Document excerpt:
════

What is Reliability Centered Maintenance?

Watch the video above or read the message below.

RCM is one of the most powerful maintenance and reliability improvement processes out there.  The name Reliability Centered Maintenance lends itself to a process that’s used to develop proactive maintenance for an asset – and it is.  But RCM can be used to formulate scores of solutions that reach far beyond maintenance.

RCM consists of seven steps:

Step 1:  Functions:  Record what the asset does (as opposed to what it is) including required standards of performance

Step 2:  Functional Failures:  Document the ways in which the asset can fail to fulfill its Functions

Step 3:  Failure Modes:  Identify what causes each Functional Failure

Step 4:  Failure Effects:  Detail what happens if nothing were done to predict or prevent each Failure Mode

Step 5:  Failure Consequences:  Determine how each Failure Mode matters.  That is, identify one of four Consequences:  Safety, Environmental, Operational, or Non-Operational

Step 6:  Proactive Maintenance and Intervals:  Analyze the Failure Mode to determine if a Scheduled Replacement, Scheduled Restoration, or a Condition Based Maintenance task is technically appropriate and worth doing

Step 7:  Default Strategies:  Here’s where we go far beyond maintenance.  When organizations take full advantage of RCM’s powerful principles, non-maintenance solutions can be identified including (but certainly not limited to) things like:  Equipment redesigns, new or modifications to operating procedures, updates or additions to technical publications, new or modifications to training programs, supply changes, and even troubleshooting procedures.  Solutions like these have provided tremendous benefits to organizations all over the world.

════

Assigned task 1:
Answer these questions from the Reliability Centered Maintenance text, giving each answer on its own line marked (a), (b) or (c):
(a) How many steps does RCM consist of?
(b) Which step identifies what causes each Functional Failure?
(c) In Step 1, what is recorded about the asset?
Assigned task 2:
List the four Consequences that Step 5 of the Reliability Centered Maintenance text says to choose from.
Assigned task 3:
Extend the Reliability Centered Maintenance text by writing what comes after its final sentence.
The lines after this text are not needed for any task.

Exercise data:
════

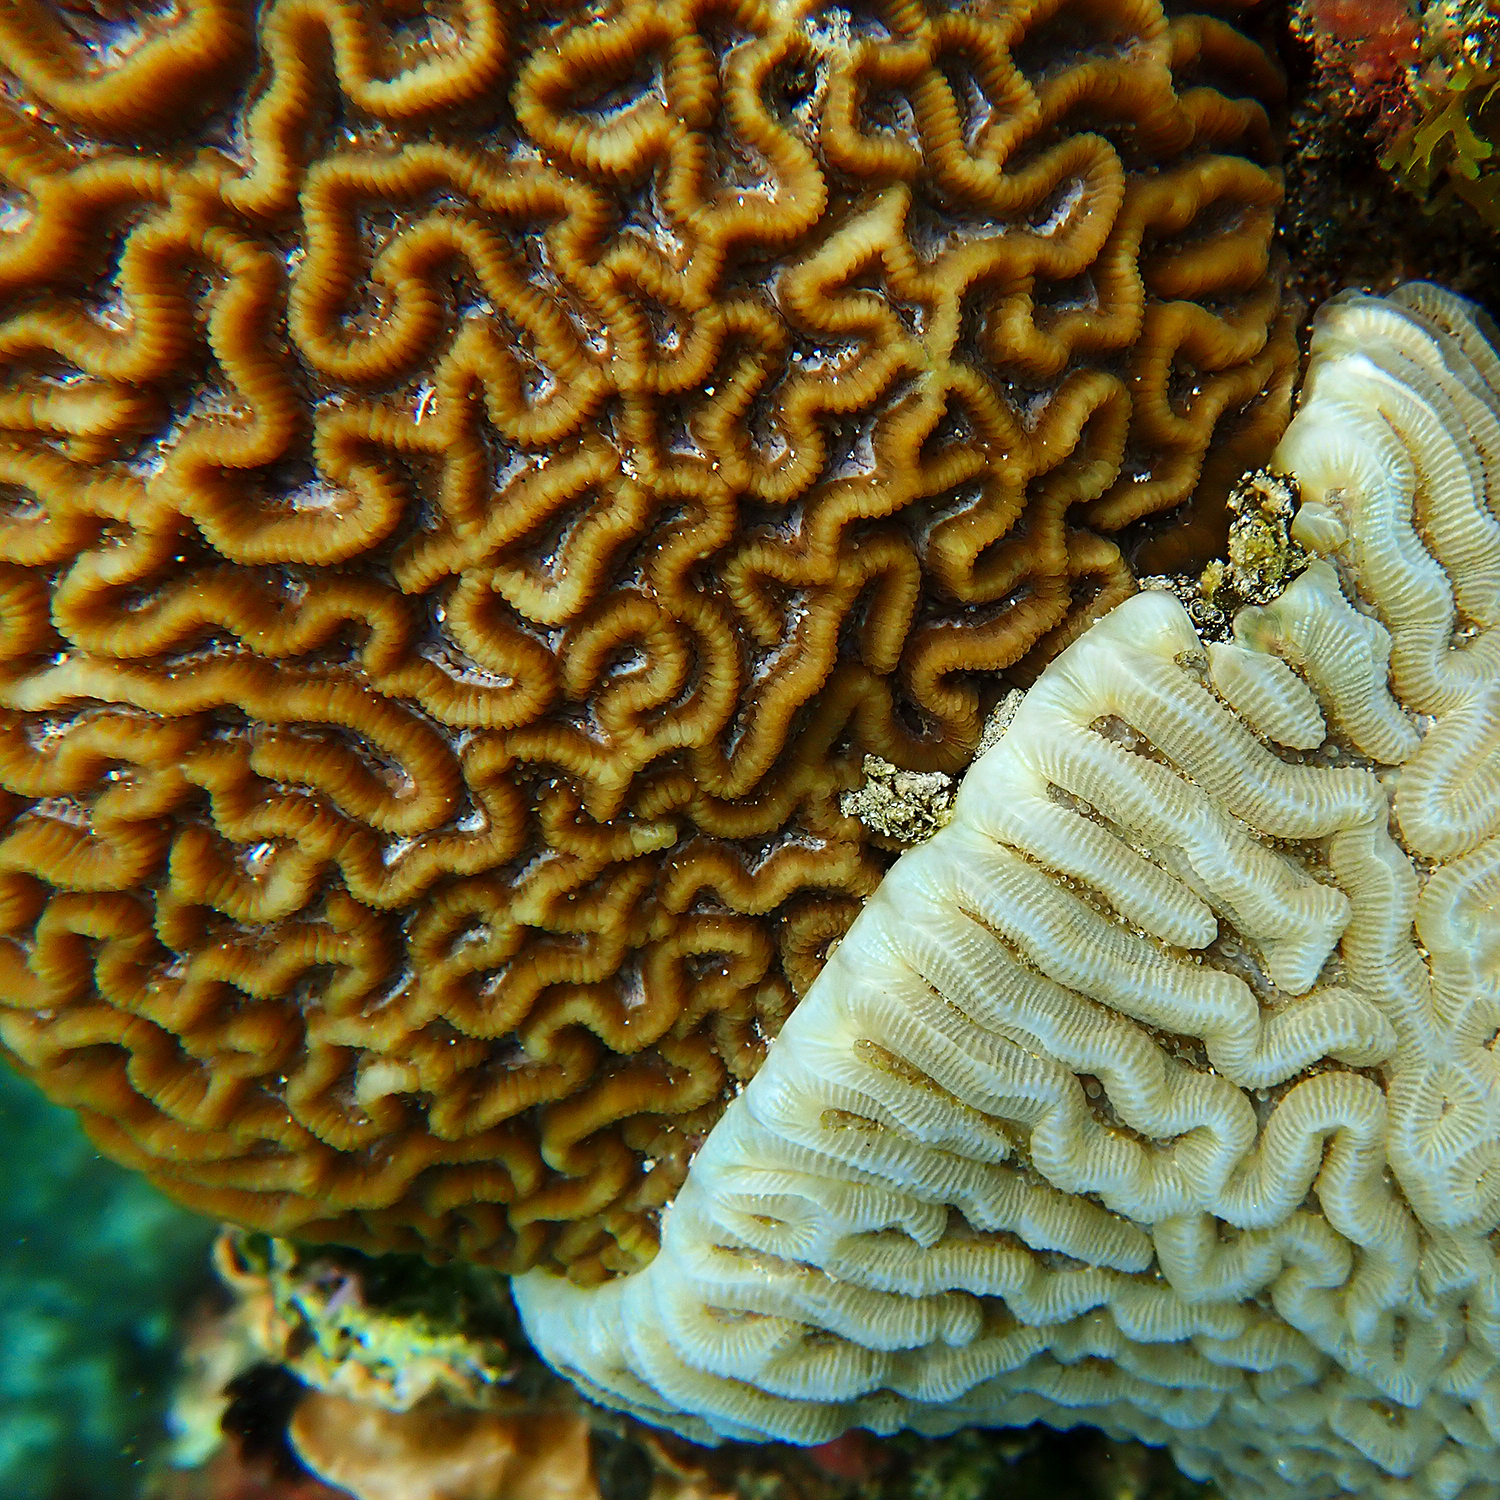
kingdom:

════

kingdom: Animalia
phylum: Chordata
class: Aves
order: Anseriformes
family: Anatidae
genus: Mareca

════

Answer box 1:
(a) Seven steps.
(b) Step 3, Failure Modes.
(c) What the asset does, as opposed to what it is, including required standards of performance.

Answer box 2:
Safety
Environmental
Operational
Non-Operational

Answer box 3:
Nancy Regan

I started RCMTrainingOnline.com to help organizations gain an understanding of maintenance and reliability basics. After all, the basics pervade just about every asset management solution out there ~ and they’re embedded in Reliability Centered Maintenance (RCM).


  1. Hossam on February 11, 2020 at 4:16 am

    Concentrated, simple and easy to learn

  2. David Rudkevitch on February 12, 2020 at 9:53 pm

    I’m interested in learning about RCM, detailed training pros and cons of this strategy.

    • Nancy Regan on March 4, 2020 at 11:06 am

      Hi David,

      Thank you for your comment. The best way to determine the pros and cons of RCM is to start off small.

      First start by learning the basics. My online course (https://RCMTrainingOnline.com/training) is an excellent place to start.

      If you still want to go further with RCM, start by doing 1-3 pilot projects. That will allow you to see for yourself what resources are required to implement RCM and the kind of results you get.

      From there, you can decide if you want to implement RCM more widely in your organization. If you do, that doesn’t mean you have to implement it on all of your equipment (https://rcmtrainingonline.com/do-you-have-to-do-rcm-on-all-equipment/).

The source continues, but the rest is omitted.